## Text extract

_ _ _

Fhat <- function(x,b) colMeans(outer(b, x, "<="))
Fhat(1000, d1$bwt)

## [1] 0.005291005

Fhat(2000, d1$bwt)

## [1] 0.1005291

Fhat(3000, d1$bwt)

## [1] 0.5132275

Fhat(1:4 * 1000, d1$bwt)

## [1] 0.005291005 0.100529101 0.513227513 0.952380952

We can plot Fhat.

xxx <- seq(900,5000,by=1)
plot(xxx,Fhat(xxx,d1$bwt), col = "red", lwd = 2, type = "l", xlab = "Birth weight (grams)", ylab = "P(Birth weight <= x)")

Note that Fhat has all the properties of a CDF. It starts at zero, goes to one, and is non-decreasing. Because this estimate of the distribution function is so important, it has its own name and command. Fhat is known as the empirical cumulative distribution function or eCDF. In R, one can generate the eCDF from a vector using the ecdf command.

ecdf(d1$bwt)

## Empirical CDF 
## Call: ecdf(d1$bwt)
##  x[1:131] =    709,   1021,   1135,  ...,   4593,   4990

plot(ecdf(d1$bwt))

Assessment

Create a plot of the eCDF of mother’s age in years.
Based on the eCDF, what is the probability of observing an age of 35 or higher among mother-infant pairs?

Smoothing

The eCDF is a powerful tool, but it has its drawbacks. An eCDF is not smooth. In many instances, the true underlying distribution is believed to be smooth. There are a number of ways to estimate the distribution so that the resulting estimate is smooth. For example, one may

Choose from a smooth family of distributions
Choose from a mixture of smooth distributions
Use a smoothing kernel

Smooth families

There are several well known and widely used distributions which may describe the distribution of birth weights.

Navigate to this Desmos calculator (link)

You’ll see the eCDF of the birth weight data.

Gaussian or Normal or Bell distribution

Click the circle in line 5. This will display the distribution function of a Gaussian or Normal random variable. This distribution as two parameters: the mean and standard deviation. Line 3 is a slider that controls the mean. Line 4 has a slider that controls the standard deviation.

Assessment:

Use the sliders to find a Gaussian distribution which describes the birth weight data reasonably well.
What are your values of the mean and standard deviation?
How does the mean parameter change the shape of the distribution? How about the standard deviation parameter?

_ _ _

## Data segment
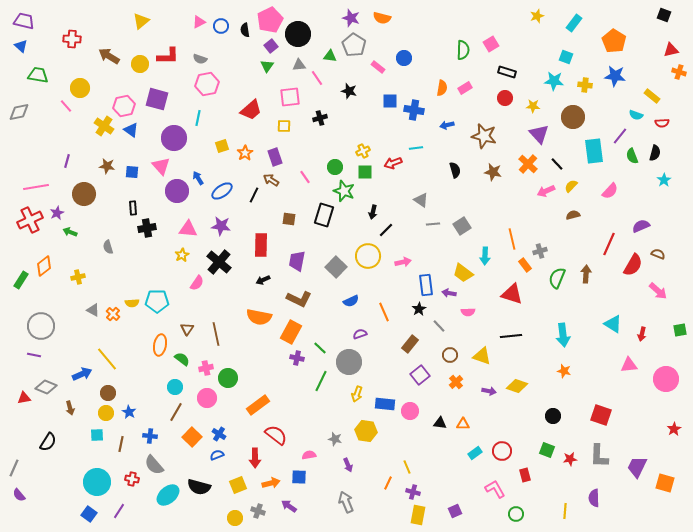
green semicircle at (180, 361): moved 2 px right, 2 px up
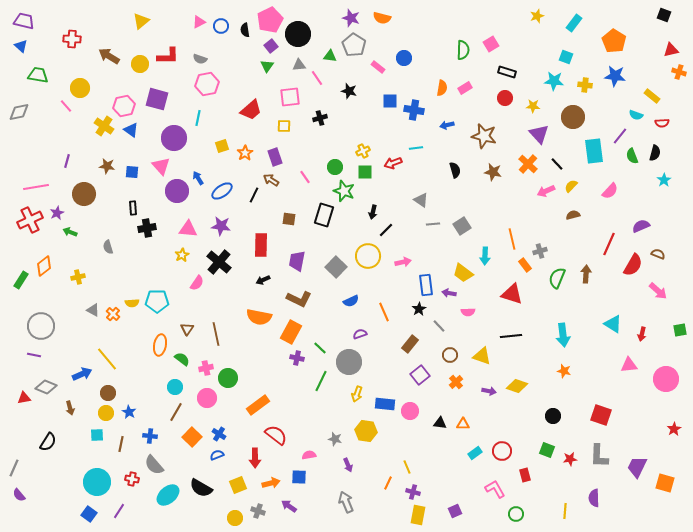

_ _ _

## What this exercise asks
a. Answer these questions from the text on the empirical CDF, one line each:
(i) What value does Fhat(3000, d1$bwt) return?
(ii) Which three properties of a CDF does Fhat have, according to the text?
(iii) What drawback of the eCDF does the text name under "Smoothing"?
b. Go on with the text on the empirical CDF and smoothing, starting after its last sentence.

## Replies
a.
(i) 0.5132275
(ii) It starts at zero, goes to one, and is non-decreasing.
(iii) It is not smooth.

b.
The mathematical expression for the Gaussian distribution is not simple. If $\mu$ is the mean and $\sigma$ is the standard deviation, then

\[ F(x) = \int_{-\infty}^x (2\pi\sigma^2)^{-\frac{1}{2}} \exp\left(-\frac{1}{2}\frac{(t-\mu)^2}{\sigma^2} \right)\, dt \]

Because the CDF of the Gaussian distribution is so important, it is generally denoted with the expression $\Phi(x, \mu, \sigma^2)$.

In R, the Gaussian distribution function is pnorm(x, µ, σ). To plot the Gaussian CDF with $\mu=$ 3000 and $\sigma=$ 750 overlaid on the eCDF, use pnorm(x, 3000, 750), as in the code below.

plot(ecdf(d1$bwt))
curve(pnorm(x,3000,750), add=TRUE, col = "red", lwd = 4)

Assessment:

Generate a plot of the Gaussian CDF overlaid on the eCDF using the parameters you identified in the previous assessment.
The term low birth weight refers to infants which weight less than 2500 grams. Based on your Gaussian model of birthweight (with parameters you selected by eye), what is the probability of observing a low birth weight infant?
Create a plot of the eCDF of mother’s age in years. Overlay the Gaussian CDF with the sample mean (mean(d1$age)) and sample standard deviation (sd(d1$age)) of age as the parameters.

Gamma distribution

Click the circle in line 5 again (to make it disappear). Now click line 10 to reveal the CDF of the gamma distribution. This distribution also has two parameters. (Sometime the parameters are shape and scale and in other instances they are shape and rate. Here, we use shape ($\alpha$) and rate ($\beta$).) The lines 6 and 7 control the parameters for the gamma distribution.

Assessment:

Use the sliders to find a gamma distribution which describes the birth weight data reasonably well.
What are your values of $\alpha$ and $\beta$?

In R, the gamma distribution function is pgamma(x, α, β). To plot the gamma CDF with $\alpha=$ 14.75 and $\beta=$ 0.005 overlaid on the eCDF, use pgamma(x, 14.75, 0.005), as in the code below.

plot(ecdf(d1$bwt))
curve(pgamma(x,14.75,0.005), add=TRUE, col = "red", lwd = 4)

Assessment:

Generate a plot of the gamma CDF overlaid on the eCDF using the parameters you identified in the previous assessment.
The term very low birth weight refers to infants which weight less than 1500 grams. Based on your gamma model of birthweight (with parameters you selected by eye), what is the probability of observing a very low birth weight infant?
Create a plot of the eCDF of mother’s age in years. Overlay the gamma CDF with $\alpha=$mean(d1$age)^2/var(d1$age) and $\beta=$mean(d1$age)/var(d1$age) as the parameters.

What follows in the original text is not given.